Re: the whole effort, unless you're going to autocross or open-track this car you'll want to maintain the overall front and rear roll resistances in at least a semblance of the stock balance. Expect to become very familiar with the assorted motion ratios. Otherwise it's entirely possible to end up with some, ummmm, exciting handling characteristics. So you'll need to consider the bar design and the spring selection in conjunction with each other; otherwise you'll end up tuning by throwing more new parts/part numbers at it than necessary.

Norm
 
We use M&M shaped rubbers in our version of that sta bar linkage, and cupped washers. I have seen suspsenions that just use flat washers and cylindrical rubbers. Which makes my skin crawl.



Cheers

Greg Locock
 
In many designs, particularly those on older (US) domestic cars, the attachment of endlinks to the stabar (AKA antiroll bar) and the control arm is through compliant bushings, one at each end of the link. For cheap and for simplicity of installation (and probably for NVH reasons as well) these bushings are split in half, with one half going below whatever the endlink bolt is passing through and the other half going above.

While it's overall a poor attempt at simulating a proper ball joint, it's more than adequate for the vast majority of drivers.[/editorial]

Norm
 
Thanks for the info Norm-- I recognise the part from your description.
I am looking for information on a suspension system where there is incorporated into the arrangement a clevis or fork holding a rod which is then able to pivot on the clevis.
The information is required to show that this arrangement is existing technology . Any suspension in any road vehicle having this as a design feature would be of interest to me.
The feature that I am particulary interested in is the bushing arrangement as i am trynig to establish whether there is existing design like this having bushes in the clevis as well as in the rod.
Perhaps you know of this type of arrangement.
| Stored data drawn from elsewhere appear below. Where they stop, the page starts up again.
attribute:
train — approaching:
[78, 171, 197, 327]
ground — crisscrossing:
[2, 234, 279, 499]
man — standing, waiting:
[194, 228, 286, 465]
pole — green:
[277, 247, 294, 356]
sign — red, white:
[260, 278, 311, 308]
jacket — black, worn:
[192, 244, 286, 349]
The closest that I have been able to find is a similar arangement used in the Cord motor car suspension
I think that this arrangement is or was used extensively in motor cycle rear wheel suspension systems

best regards
 
The closest thing that I can think of to a pin & clevis arrangement would be rod-ended or Heim-jointed designs. Such configurations are commonly associated with competition cars, though many late-model OE designs are similar. For instance, GM uses small ball studs and composite links in a number of its cars, including the C-5 Corvette.
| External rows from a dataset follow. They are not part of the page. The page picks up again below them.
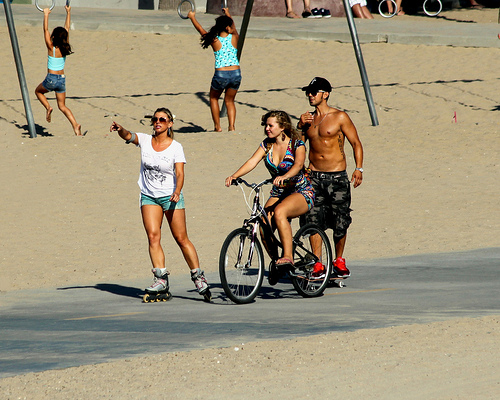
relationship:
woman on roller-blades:
[105, 103, 216, 302] [137, 289, 217, 306]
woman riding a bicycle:
[222, 103, 326, 274] [215, 171, 338, 308]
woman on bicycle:
[222, 103, 326, 274] [215, 171, 338, 308]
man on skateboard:
[293, 72, 369, 290] [310, 273, 353, 290]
Keep in mind that in the typical control arm suspension application the control arm end of the link moves in an arc that's essentially in the YZ plane while the bar end arc motion is contained in the XZ plane. So the endlink has to sort of "wobble" in 3-D as the suspension moves, which is motion that a tight-fitting pin in a clevis doesn't like (you end up with bending moments in the endlinks and local plate bending in the control arm attachment locations). Hence, these pivot points need to freely permit 3-D rotations.

I suppose that you could bush the pins in the clevises and rely on that compliance to accommodate the "wobble", but that sounds more complex, less reliable, and less rigid for sta-bar effectiveness purposes than using some form of balljoint.

A motorcycle rear suspension is a different animal; the motion of the swing arm is contained entirely in the XZ plane and the shock/spring assembly does not need to accommodate any Y-direction movement. So the simpler and less expensive single-plane rotational freedom of a pin & clevis is the proper solution there.

Norm
 
The following SAE Technical Paper may be interesting:

2004-01-1550 Automotive Stabilizer Bar System Design and Reliability
Ian Czaja and Mohammad Hijawi
Ford Motor Company

Best regards,

Matthew Ian Loew
"I don't grow up. In me is the small child of my early days" -- M.C. Escher

Please see FAQ731-376 for tips on how to make the best use of Eng-Tips Fora.
 
Well, no real need to design bars for such a well developed car. Try SRSVW.com for the rear bar- theirs has no links at all, but rather bolts directly into the rear beam.

My best suggestion for a front bar is to either leave in the stock one, or remove it. The last thing you want on a FWD car is a large front bar. The outside front tire is already overloaded.